EXTRACTED ENTRIES section start

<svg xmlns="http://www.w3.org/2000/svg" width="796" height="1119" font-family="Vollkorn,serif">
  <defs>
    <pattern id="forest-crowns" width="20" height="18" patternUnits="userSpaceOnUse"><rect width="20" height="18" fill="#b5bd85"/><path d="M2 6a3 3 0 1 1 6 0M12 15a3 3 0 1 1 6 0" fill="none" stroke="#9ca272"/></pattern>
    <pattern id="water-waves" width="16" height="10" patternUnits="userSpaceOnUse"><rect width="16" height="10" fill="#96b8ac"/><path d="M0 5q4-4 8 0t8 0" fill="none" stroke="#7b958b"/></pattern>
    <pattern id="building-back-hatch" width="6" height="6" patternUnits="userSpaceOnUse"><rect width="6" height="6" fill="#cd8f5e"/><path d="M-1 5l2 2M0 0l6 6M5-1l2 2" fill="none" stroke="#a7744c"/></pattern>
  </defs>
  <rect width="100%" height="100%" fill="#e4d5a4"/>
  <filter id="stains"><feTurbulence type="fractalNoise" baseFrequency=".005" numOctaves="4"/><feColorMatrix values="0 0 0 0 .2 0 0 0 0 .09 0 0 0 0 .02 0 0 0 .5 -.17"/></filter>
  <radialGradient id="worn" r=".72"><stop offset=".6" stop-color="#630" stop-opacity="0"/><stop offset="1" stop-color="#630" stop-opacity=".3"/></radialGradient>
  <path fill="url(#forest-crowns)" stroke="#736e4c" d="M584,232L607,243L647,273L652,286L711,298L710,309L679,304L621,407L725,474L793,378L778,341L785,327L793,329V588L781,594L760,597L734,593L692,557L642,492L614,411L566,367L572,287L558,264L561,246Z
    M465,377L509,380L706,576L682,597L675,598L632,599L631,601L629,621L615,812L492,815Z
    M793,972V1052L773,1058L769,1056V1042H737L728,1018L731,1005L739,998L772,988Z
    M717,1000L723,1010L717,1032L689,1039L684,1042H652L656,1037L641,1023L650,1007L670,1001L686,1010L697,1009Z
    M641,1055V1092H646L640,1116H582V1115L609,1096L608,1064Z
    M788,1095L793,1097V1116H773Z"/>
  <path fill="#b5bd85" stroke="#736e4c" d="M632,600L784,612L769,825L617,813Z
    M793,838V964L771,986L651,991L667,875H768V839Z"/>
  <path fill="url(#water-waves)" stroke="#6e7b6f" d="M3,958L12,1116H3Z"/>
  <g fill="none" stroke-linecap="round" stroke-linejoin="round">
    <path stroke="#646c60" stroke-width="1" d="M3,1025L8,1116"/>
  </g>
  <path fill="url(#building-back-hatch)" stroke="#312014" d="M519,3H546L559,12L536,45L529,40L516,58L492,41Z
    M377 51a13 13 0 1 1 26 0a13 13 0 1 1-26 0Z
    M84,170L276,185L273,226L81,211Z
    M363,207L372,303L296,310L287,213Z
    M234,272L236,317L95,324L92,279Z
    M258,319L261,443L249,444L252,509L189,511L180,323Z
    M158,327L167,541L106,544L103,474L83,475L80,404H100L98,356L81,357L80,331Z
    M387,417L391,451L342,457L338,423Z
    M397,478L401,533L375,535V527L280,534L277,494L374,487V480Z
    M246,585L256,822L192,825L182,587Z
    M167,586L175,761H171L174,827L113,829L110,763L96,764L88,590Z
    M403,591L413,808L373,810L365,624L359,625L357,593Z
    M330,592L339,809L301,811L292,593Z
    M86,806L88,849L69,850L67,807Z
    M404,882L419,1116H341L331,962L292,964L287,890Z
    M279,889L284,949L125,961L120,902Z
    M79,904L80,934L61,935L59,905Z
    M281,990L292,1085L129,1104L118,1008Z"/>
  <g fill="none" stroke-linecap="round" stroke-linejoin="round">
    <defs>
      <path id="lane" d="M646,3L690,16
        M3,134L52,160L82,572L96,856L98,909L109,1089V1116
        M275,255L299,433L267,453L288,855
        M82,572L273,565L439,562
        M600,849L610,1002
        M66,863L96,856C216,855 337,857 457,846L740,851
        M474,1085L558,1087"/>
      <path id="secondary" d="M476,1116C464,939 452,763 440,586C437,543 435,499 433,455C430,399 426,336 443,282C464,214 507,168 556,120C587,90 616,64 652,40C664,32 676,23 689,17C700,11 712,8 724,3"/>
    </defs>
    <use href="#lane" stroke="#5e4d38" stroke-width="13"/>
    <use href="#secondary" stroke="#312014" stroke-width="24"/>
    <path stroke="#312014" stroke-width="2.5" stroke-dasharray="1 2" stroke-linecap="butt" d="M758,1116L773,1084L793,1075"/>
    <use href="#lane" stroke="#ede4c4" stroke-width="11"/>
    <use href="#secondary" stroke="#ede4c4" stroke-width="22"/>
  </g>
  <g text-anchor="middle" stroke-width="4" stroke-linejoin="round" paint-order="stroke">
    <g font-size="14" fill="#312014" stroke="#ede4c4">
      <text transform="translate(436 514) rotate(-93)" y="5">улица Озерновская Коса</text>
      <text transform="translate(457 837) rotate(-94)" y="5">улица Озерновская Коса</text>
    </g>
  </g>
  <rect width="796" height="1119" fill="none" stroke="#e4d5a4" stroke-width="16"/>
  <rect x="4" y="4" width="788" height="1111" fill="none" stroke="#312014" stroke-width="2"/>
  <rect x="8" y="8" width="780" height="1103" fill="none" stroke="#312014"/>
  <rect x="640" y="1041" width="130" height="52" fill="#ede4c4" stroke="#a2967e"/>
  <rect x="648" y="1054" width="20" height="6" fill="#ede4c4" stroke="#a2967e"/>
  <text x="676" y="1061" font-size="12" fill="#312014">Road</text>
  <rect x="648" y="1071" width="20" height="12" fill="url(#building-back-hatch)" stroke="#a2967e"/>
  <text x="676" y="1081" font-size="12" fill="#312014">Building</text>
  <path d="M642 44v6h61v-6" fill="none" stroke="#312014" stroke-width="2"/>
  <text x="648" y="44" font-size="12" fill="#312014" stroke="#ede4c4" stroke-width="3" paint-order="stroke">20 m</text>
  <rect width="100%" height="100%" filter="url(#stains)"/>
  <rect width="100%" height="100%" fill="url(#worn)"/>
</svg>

EXTRACTED ENTRIES section end

WORK INSTRUCTIONS: The stretch of entries above that starts with the line containing "M84,170L276,185L273,226L81,211Z" and goes on through the line containing "M3,134L52,160L82,572L96,856L98,909L109,1089V1116" is to be transcribed exactly, and no other line is to be transcribed.

OUTPUT BELOW:
    M84,170L276,185L273,226L81,211Z
    M363,207L372,303L296,310L287,213Z
    M234,272L236,317L95,324L92,279Z
    M258,319L261,443L249,444L252,509L189,511L180,323Z
    M158,327L167,541L106,544L103,474L83,475L80,404H100L98,356L81,357L80,331Z
    M387,417L391,451L342,457L338,423Z
    M397,478L401,533L375,535V527L280,534L277,494L374,487V480Z
    M246,585L256,822L192,825L182,587Z
    M167,586L175,761H171L174,827L113,829L110,763L96,764L88,590Z
    M403,591L413,808L373,810L365,624L359,625L357,593Z
    M330,592L339,809L301,811L292,593Z
    M86,806L88,849L69,850L67,807Z
    M404,882L419,1116H341L331,962L292,964L287,890Z
    M279,889L284,949L125,961L120,902Z
    M79,904L80,934L61,935L59,905Z
    M281,990L292,1085L129,1104L118,1008Z"/>
  <g fill="none" stroke-linecap="round" stroke-linejoin="round">
    <defs>
      <path id="lane" d="M646,3L690,16
        M3,134L52,160L82,572L96,856L98,909L109,1089V1116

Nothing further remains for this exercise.